Mimecast, a company that specialises in email continuity and resilience, said today it is suffering a service outage – and initially proceeded to point those affected to an updates page that was also unavailable.

The company, which claims to have 296 billion emails under management, said at 16:30 BST: “Mimecast can confirm that we are investigating a service disruption that may result in messages being deferred by our MTAs for US-hosted customers.

It added: “Additionally, customers may intermittently not be able to access Mimecast applications or links protected by our Web Security or TTP services.  We are continuing to investigate and will post further updates here.”

The company drew immediate flak from users on social media after posting its initial status update to its Mimecaster Central Community – which was also down.

The company soon corrected this, but users were quick to point out that the company needs a separate public status page. 

Mimecast is aware of a service disruption that is impacting email processing and access to our applications.

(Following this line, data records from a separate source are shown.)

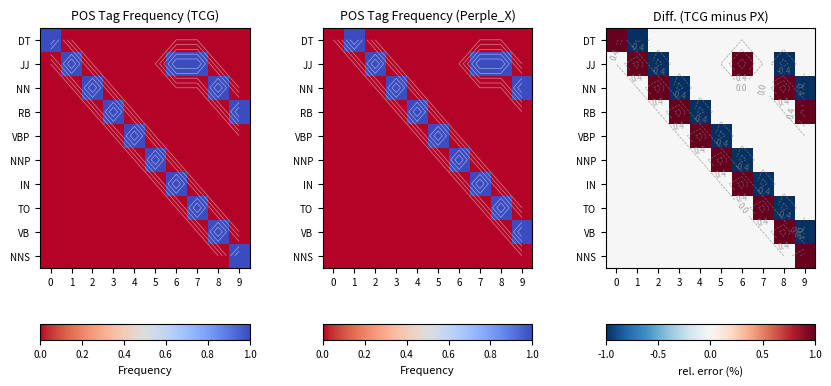

How many data points in IN are above 0?

1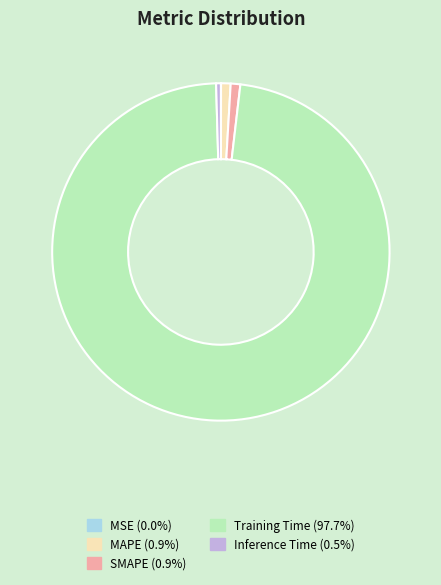

What is the largest slice in the pie chart?

Training Time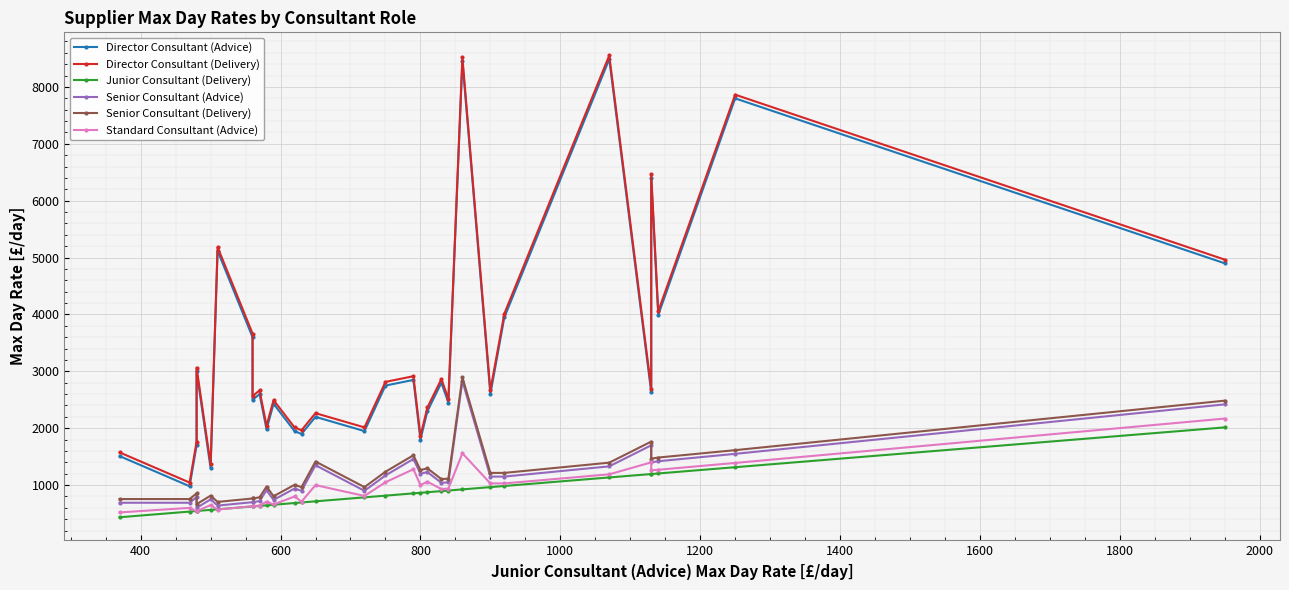

What are all the series names shown in the legend?

Director Consultant (Advice), Director Consultant (Delivery), Junior Consultant (Delivery), Senior Consultant (Advice), Senior Consultant (Delivery), Standard Consultant (Advice)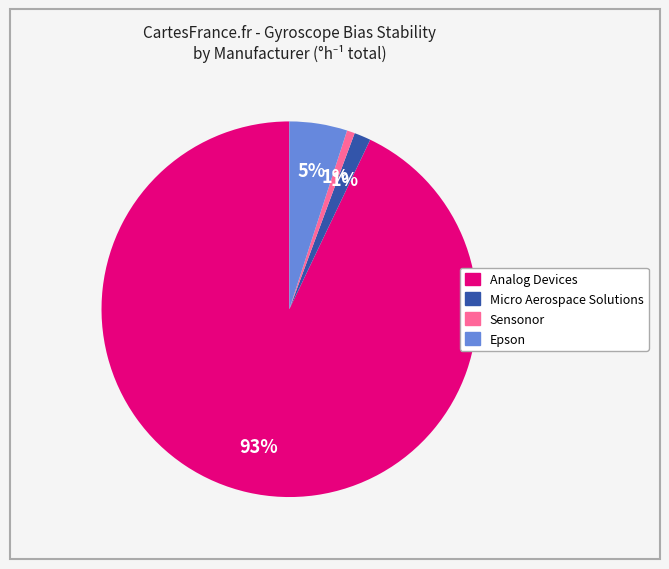

To the nearest percent, what is the average slice percentage?

25%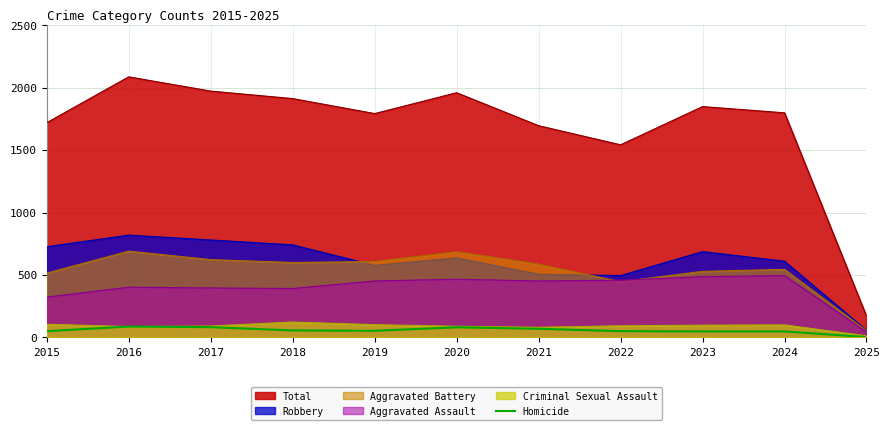

Which has a higher value, 2015 or 2019?

2019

We are investigating and will post updates to the Mimecaster Central Community.

— Mimecast (@Mimecast) September 19, 2019

Mimecast describes its raison d’être as to “mitigate the significant business disruption that email failure or downtime causes.” It provides a service that allows email continuity for Microsoft Outlook and other email users.

Computer Business Review has contacted the company for further information on the cause of the outage, which it first reported at 16:10 BST.

In an 17:00 BST update the company added: “While email traffic is being processed, customers are likely to see messages being deferred by the Mimecast MTA’s [message transfer agents], and our applications and services may be intermittently unavailable.  We apologize for the inconvenience and are working to resolve this behavior.